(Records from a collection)
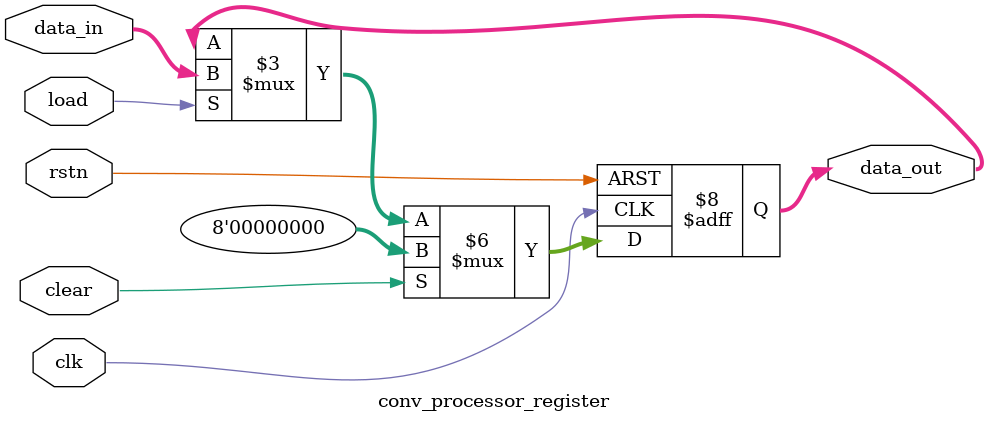
<source format=v>
module conv_processor_register #(
		parameter DATA_WIDTH= 8
)(
		input wire clk,
		input wire rstn,
		input wire clear,
		input wire load,
		input wire [DATA_WIDTH-1:0] data_in,
		output reg [DATA_WIDTH-1:0] data_out	
	   
);

always@(posedge clk, negedge rstn) begin
		if(!rstn)
				  data_out<={DATA_WIDTH{1'b0}};
		else if(clear)
					data_out<={DATA_WIDTH{1'b0}};
		else if(load)
					data_out<=data_in;	
end

endmodule
</source>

### Job item
Would you return all of the entries unchanged while omitting the images?

### Answer section
<source format=v>
module conv_processor_register #(
		parameter DATA_WIDTH= 8
)(
		input wire clk,
		input wire rstn,
		input wire clear,
		input wire load,
		input wire [DATA_WIDTH-1:0] data_in,
		output reg [DATA_WIDTH-1:0] data_out	
	   
);

always@(posedge clk, negedge rstn) begin
		if(!rstn)
				  data_out<={DATA_WIDTH{1'b0}};
		else if(clear)
					data_out<={DATA_WIDTH{1'b0}};
		else if(load)
					data_out<=data_in;	
end

endmodule
</source>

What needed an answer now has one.